Wednesday, 25 February 2026

Are You There? (2024) - Horror Film Review


Are You There?
is a supernatural horror film that was directed by Kim Noonan, which felt like a relic from a decade or so back. It has some unexpected twists along its initially slow paced story, and I think I liked the actor who played the protagonist, but there wasn't much real substance here.

Rosa (Laura Sollet - Apocalypse Rising: A Zombie Saga) is a paranormal psychologist student who believes that experiences of the paranormal comes from the mind, rather than be an actual thing. With her housemate, Natalie (Eva Meyerson - Boneyard), she makes online videos where she explores different ways to contact the dead. After her beloved grandma dies (someone who had classed themselves as a white witch), she leaves Rosa a box of her belongings. Included in the box is a special candle and candle holder, with instructions that tell her niece how to use the candle to contact her from beyond the grave. Rosa is very surprised when she tries it and it actually works, the candle flame blowing left or right in answer to her yes or no questions. At first, Rosa is overjoyed that she has finally gotten proof of the supernatural, but as more and more sinister things happen around her, she comes to believe she hasn't contacted her grandma through the candle, but an evil spirit who wishes her harm.
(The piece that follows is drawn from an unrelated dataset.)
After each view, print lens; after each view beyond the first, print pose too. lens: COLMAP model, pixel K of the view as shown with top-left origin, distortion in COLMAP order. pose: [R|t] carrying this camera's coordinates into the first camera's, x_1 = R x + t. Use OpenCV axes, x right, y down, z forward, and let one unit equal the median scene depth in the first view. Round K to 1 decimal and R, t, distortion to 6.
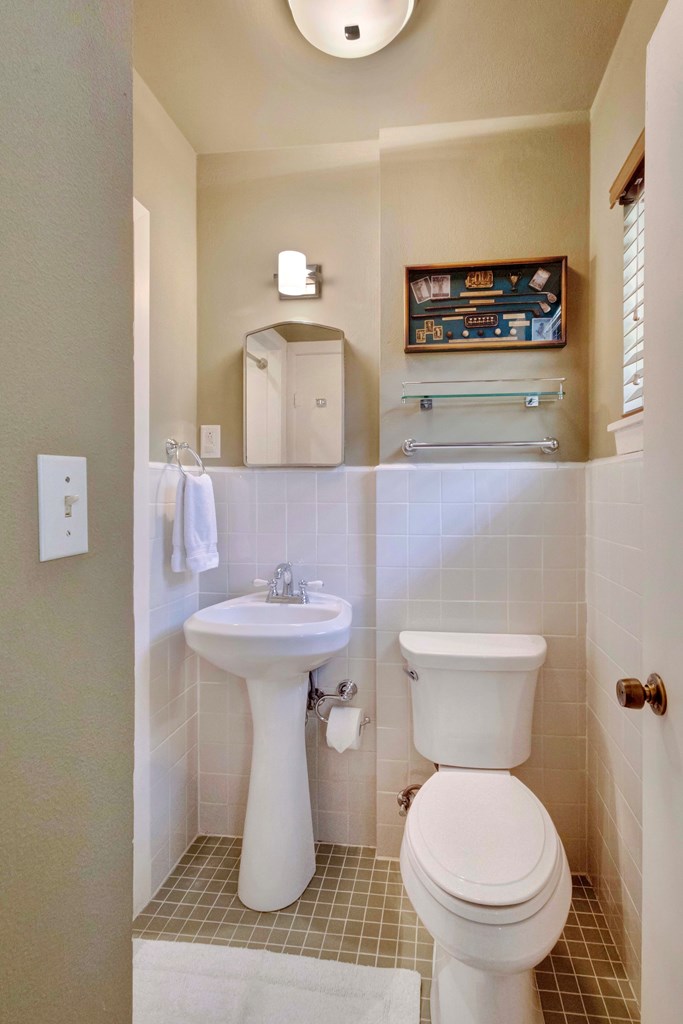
lens RADIAL K [[487.2, 0, 382.7], [0, 487.2, 500.6], [0, 0, 1]] dist [0.010398, -0.000741]
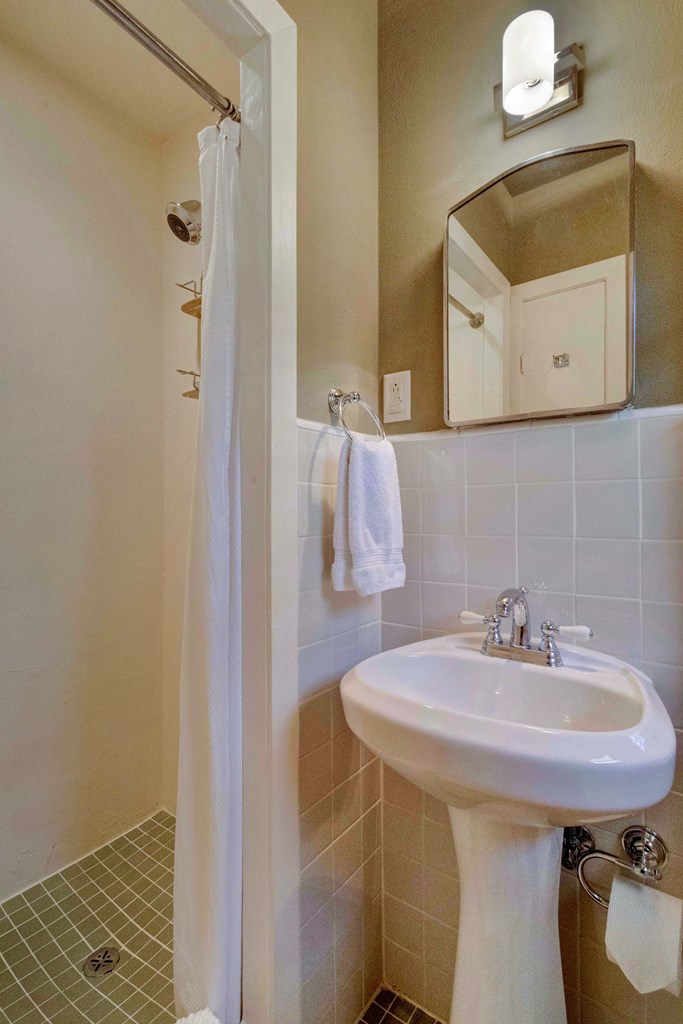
lens RADIAL K [[487.2, 0, 342.9], [0, 487.2, 512.4], [0, 0, 1]] dist [0.010398, -0.000741]
pose [[0.869243, -0.006958, -0.494335, -0.094097], [0.000465, 0.999912, -0.013257, 0.048223], [0.494384, 0.011294, 0.869170, 0.411942]]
For the first 40 minutes of this roughly 90 minute horror I was pretty bored. There was not much of note happening at all, outside of the candle flame blowing left or right. I thought Rosa was fine as a protagonist, if a little dull, but the story itself was almost mind numbingly dull. Then a change happens, and the rest of the movie plays out as one long nightmare sequence of Rosa trapped in her house, experiencing all sorts of unnatural terror. These take the form of sequences where she has travelled through time or space to earlier places and people in her life, encounters that she in unable to tell if they are real or not, and all sorts of paranormal activity, such as things moving on their own, and a stubborn candle whose flame refuses to go out even if submerged in water! The transition from slow burn snore fest to wild madness was sudden, it almost felt like they were two different films clumsily taped together. The second half is a lot better, and action packed. The midpoint scene where Rosa encounters an intruder in her home was the highlight of Are You There?, a stark and brutal excursion into real life horror, before it settles back into mad paranoid craziness. The eventual reveal of what has actually been going on was unexpected, but also not original, I have seen the same plot device used in countless horrors over the years, specifically earlier this century when that idea seemed to be all the rage. It also makes the first 40 minutes not really make a lot of sense in hindsight, hence it feeling like two films in one.

The horror, when it eventually arrives isn't bad, aside from one terrible looking CG effect of a flame blowing up into a perpetual fireball, it was fine. You have the familiar nightmare things, such as rooms opening onto impossible locations, or a character abruptly being yanked to a different location. It all looks good, especially with the previously mentioned mid-film break into home invasion terror. 
The story looks into sensitive topics, I had no problem with that. Everything revolving around the candle was a bit silly. I especially liked when Rosa looks on the internet for help with her situation and finds comically dark results. For a way to contact the dead that has such harsh consequences be so easy to do was humorous, I will admit, the crazed live streaming she does where she tries to warn her followers was excellently done, Sollet always did a fine job of appearing near insane with fear at some of the supernatural events she encounters, with the obligatory 'madness dancing in the eyes' look that never gets old.


Are You There? was an average horror that was let down by some strange editing techniques. I'm still not even sure if the wild prologue sequence was actually a part of the film or some sort of trailer before the screener I watched - wild disparate images that made little sense. Not the worst film out there, but there didn't seem like much originality with the story being told, and that first half was a real slog to get through. Are You There? releases second quarter this year via High Fliers Films.